指示 1: 以下の対談の内容を2文で要約せよ。
指示 2: 以下の対談の最後の発言で、佐藤が仕事と子育てのそれぞれについて挙げている特徴をすべて書き出せ。

子ども4人が暮らしていた頃の佐藤家のリビング。食事をするこたつの横に勉強机を四つ並べていた(写真:MIKIKO)

佐藤:考えすぎてもうまくいかないし。とくに子育てなんて、常に予測不可能だから。「出たとこ勝負」も大事よね。

長女:そうそう。その時々にやりたいことをやって、結婚したり、子どもが生まれたりするタイミングがきたら、その時にまた考えればいいのかなって。そのためにはどうなっても後悔ないように、一瞬一瞬を全力で生きるしかないなと思っています。

佐藤:今は働いているお母さんが多いので、どう両立したらいいですか?という相談はよく受けるけれど、元々完璧な両立はあり得ない、と思っているの。仕事も子育ても完璧にやろうと思うのではなくて、自分の24時間のうちのどちらを優先するか、というのを子どもの年齢によって変えるといいと思う。例えば、子どもの受験期には仕事より子どもの受験のサポートを優先するとか。

「子育ては母」は古い

長女:まあ、それがうまくできればね。

佐藤:今は私も働いているのですごく感じているのが、働く時と子育てをしている時って、マインドというか精神的なものが全然違うな、と。仕事というのは、大人だけの世界で、きちっとしないといけないけれど、子育てはもう常に予測不可能だし、自分の時間を差し出してケアしないといけないという感じなのよね。仕事のように時間でスパッと割り切れない。

記録一覧:
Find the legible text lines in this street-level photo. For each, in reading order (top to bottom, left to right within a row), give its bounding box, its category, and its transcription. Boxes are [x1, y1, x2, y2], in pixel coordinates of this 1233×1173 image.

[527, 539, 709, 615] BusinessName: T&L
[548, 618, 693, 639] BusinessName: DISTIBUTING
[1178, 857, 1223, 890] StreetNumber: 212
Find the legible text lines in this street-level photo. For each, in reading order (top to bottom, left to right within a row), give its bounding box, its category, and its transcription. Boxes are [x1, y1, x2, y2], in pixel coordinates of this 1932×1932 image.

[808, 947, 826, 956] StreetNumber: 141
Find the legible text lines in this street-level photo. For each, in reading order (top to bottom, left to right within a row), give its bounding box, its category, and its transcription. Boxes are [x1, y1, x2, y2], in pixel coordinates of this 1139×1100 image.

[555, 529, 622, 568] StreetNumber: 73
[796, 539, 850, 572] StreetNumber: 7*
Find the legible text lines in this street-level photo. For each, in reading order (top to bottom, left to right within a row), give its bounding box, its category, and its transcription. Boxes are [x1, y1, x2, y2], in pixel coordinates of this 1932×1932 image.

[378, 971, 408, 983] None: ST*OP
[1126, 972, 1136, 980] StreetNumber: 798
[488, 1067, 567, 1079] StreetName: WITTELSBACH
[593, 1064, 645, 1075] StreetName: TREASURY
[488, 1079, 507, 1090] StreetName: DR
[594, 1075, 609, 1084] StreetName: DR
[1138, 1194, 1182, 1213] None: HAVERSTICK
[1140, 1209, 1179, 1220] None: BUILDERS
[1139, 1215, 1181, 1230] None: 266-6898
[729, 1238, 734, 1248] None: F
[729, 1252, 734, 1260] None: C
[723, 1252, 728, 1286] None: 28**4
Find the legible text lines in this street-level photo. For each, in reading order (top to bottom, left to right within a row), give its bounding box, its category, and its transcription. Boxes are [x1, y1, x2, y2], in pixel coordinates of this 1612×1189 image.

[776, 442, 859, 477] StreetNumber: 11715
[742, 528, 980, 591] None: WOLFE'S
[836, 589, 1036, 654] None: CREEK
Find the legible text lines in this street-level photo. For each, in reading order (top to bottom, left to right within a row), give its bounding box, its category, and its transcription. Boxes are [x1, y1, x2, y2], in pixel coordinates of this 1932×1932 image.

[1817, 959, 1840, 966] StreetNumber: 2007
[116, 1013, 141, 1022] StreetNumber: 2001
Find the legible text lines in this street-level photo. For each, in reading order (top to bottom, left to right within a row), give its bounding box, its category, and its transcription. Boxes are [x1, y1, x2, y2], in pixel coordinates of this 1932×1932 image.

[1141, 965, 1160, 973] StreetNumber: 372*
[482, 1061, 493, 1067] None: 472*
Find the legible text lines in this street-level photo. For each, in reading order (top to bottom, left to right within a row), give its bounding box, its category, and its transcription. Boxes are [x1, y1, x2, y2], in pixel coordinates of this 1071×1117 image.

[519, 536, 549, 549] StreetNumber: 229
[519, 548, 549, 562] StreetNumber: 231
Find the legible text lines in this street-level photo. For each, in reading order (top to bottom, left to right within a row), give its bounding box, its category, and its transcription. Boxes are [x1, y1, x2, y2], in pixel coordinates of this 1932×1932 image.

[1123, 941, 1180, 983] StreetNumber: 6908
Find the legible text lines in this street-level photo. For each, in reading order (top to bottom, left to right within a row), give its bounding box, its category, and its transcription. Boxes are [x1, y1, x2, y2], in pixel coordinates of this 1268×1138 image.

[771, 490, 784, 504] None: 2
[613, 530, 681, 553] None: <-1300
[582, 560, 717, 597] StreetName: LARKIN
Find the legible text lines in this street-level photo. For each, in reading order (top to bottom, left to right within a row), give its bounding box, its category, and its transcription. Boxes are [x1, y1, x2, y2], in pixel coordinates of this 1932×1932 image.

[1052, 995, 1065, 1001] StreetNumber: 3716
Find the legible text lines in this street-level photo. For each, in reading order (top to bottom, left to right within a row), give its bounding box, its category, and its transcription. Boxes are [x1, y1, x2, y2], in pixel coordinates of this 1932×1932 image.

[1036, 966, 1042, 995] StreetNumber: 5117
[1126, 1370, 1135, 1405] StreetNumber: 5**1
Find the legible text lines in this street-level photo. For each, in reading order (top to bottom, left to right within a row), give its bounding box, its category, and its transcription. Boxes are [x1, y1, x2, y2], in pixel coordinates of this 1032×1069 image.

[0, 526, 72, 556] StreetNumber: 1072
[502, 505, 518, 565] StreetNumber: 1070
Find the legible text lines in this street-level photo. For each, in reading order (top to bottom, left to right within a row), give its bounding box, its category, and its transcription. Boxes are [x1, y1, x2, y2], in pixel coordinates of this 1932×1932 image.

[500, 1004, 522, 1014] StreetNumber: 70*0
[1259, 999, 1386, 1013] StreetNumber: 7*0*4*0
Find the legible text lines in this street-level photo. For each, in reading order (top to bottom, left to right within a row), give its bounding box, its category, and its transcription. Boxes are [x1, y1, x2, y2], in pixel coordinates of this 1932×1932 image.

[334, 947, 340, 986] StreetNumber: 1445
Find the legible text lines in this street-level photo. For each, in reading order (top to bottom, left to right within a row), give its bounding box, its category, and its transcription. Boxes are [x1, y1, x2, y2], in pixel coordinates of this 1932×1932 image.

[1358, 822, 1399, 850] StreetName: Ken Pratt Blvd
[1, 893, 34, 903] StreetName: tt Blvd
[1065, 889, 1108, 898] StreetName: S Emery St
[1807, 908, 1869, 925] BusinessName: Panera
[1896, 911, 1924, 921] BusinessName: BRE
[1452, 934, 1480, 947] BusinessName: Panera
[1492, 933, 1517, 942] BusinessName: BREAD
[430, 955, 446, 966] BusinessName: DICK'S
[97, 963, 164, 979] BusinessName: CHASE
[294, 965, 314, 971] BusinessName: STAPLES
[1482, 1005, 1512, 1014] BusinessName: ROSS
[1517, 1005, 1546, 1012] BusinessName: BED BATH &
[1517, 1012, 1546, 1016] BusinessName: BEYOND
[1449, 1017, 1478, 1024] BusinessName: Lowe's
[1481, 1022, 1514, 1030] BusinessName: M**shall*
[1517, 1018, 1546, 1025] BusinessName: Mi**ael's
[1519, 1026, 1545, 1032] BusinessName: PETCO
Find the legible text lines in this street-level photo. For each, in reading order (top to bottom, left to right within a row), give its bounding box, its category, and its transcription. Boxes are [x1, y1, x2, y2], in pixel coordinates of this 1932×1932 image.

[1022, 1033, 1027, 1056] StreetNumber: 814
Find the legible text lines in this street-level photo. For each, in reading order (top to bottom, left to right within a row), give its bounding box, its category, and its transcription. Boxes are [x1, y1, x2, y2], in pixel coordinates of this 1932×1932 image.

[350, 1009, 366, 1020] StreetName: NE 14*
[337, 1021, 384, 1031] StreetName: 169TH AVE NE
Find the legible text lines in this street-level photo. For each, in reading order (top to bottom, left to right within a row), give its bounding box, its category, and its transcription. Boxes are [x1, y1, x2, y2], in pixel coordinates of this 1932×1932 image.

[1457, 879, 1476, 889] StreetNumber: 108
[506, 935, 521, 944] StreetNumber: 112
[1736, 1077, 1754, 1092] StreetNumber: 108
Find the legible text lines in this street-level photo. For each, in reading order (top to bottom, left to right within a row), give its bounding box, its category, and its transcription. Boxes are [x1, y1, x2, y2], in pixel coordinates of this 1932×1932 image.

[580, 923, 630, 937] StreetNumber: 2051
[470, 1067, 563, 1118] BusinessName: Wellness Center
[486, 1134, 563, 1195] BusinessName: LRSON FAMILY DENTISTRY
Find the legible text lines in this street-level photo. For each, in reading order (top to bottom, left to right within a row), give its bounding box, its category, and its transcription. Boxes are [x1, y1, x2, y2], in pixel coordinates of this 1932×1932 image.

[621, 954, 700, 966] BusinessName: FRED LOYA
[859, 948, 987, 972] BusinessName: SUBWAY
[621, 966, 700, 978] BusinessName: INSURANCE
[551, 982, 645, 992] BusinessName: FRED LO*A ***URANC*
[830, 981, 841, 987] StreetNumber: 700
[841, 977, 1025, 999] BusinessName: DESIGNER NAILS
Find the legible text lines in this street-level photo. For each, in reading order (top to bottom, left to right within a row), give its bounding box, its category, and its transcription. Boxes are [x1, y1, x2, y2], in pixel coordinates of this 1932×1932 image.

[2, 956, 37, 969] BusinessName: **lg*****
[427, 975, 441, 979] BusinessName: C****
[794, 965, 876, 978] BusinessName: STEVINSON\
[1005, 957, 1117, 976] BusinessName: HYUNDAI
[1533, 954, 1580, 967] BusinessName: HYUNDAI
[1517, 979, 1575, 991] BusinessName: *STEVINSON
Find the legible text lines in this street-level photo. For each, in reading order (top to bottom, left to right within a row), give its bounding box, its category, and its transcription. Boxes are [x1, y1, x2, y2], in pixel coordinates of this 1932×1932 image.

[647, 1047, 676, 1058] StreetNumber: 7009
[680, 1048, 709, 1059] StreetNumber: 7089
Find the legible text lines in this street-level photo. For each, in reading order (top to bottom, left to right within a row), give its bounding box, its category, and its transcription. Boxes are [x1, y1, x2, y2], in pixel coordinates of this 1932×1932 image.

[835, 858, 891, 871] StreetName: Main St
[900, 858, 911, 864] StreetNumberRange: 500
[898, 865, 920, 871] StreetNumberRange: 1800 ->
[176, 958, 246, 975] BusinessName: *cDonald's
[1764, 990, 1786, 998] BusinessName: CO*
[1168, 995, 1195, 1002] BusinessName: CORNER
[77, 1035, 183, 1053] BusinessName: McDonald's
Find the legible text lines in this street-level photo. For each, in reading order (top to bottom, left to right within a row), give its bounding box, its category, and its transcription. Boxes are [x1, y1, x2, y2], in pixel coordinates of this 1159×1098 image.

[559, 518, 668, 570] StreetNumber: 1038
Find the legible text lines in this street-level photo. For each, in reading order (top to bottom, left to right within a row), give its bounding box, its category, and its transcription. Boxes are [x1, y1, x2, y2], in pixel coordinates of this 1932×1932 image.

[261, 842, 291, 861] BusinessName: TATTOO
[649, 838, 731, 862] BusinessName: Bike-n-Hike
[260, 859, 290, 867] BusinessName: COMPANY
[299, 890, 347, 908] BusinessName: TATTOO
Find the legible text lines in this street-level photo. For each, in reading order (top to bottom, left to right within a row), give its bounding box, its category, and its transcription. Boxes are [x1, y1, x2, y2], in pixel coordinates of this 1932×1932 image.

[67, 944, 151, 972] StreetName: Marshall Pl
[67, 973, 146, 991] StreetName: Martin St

回答 1: 佐藤と長女は、子育ては常に予測不可能なので考えすぎず「出たとこ勝負」も大事であり、その時々に一瞬一瞬を全力で生きるしかないと語っている。佐藤は仕事と子育ての完璧な両立はあり得ないとし、子どもの年齢によってどちらを優先するかを変えるとよいと述べ、働く時と子育てをしている時とでは精神的なものが全然違うと感じている。

回答 2:
仕事
- 大人だけの世界である
- きちっとしないといけない

子育て
- 常に予測不可能である
- 自分の時間を差し出してケアしないといけない
- 仕事のように時間でスパッと割り切れない